Who created scientism?
Origin of the term. The term ” scientism appears at the turn of the 19th to the 20th century, the author Romain Rolland having used it in his play Les loups.
scientism Philosophical opinion, from the end of the 19th century, which affirms that science enables us to know the totality of the things which exist and that this knowledge is sufficient to satisfy all human aspirations. (VS’is a form of positivism.) 2. Doctrine of Christian Science.
the positivism, as thought by Auguste Comte, is a variation of evolutionism in the sense that the notion of progress is at the center of History. The human being is progressing, and its history is a continual evolution towards the best in all areas (technology, science, philosophy).
Anything that can pretend scientist after a few years of science studies. This is how we see many people debiting anneries on the net or elsewhere under cover of this name.
the positivism is evolutionism through science. For the positivismhuman progress is such that everything can be explained by the discoveries of the 6 basic sciences (chemistry, physics, biology, mathematics, astronomy, sociology).

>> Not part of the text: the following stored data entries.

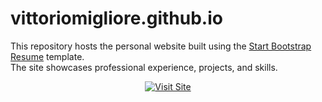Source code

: # vittoriomigliore.github.io

This repository hosts the personal website built using the [Start Bootstrap Resume](https://github.com/StartBootstrap/startbootstrap-resume/) template.  
The site showcases professional experience, projects, and skills.

<p align="center">
  <a href="https://vittoriomigliore.github.io" target="_blank">
    <img src="https://img.shields.io/badge/Visit%20Site-vittoriomigliore.github.io-blue?style=for-the-badge" alt="Visit Site">
  </a>
</p>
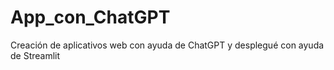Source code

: # App_con_ChatGPT
Creación de aplicativos web con ayuda de ChatGPT y desplegué con ayuda de Streamlit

The term “technocracy” was not used to designate a type of government by technical decision-making until 1932, when it was taken up by the technocratic movement which during the 1930s enjoyed significant notoriety and significant membership.
The very term “technocracy” has its origins in the 1920s, with industrialization, the economic crisis and the Great Depression; but the corresponding notion has deep roots in Western culture and history.
Among the characteristic and recurring features of the notion of technocracy, we find the emphasis on the competence and methods of the technician and the scientist, identified with the notions of rigor and rationality.
Scientism nevertheless has its roots in much earlier philosophies, including: in the 19th century, the Saint-Simonian ideology, which advocated the scientific reorganization of society, as well as the positivism of Auguste Comte. Thus, Friedrich Hayek sees in the École Polytechnique the “source of scientistic pride”.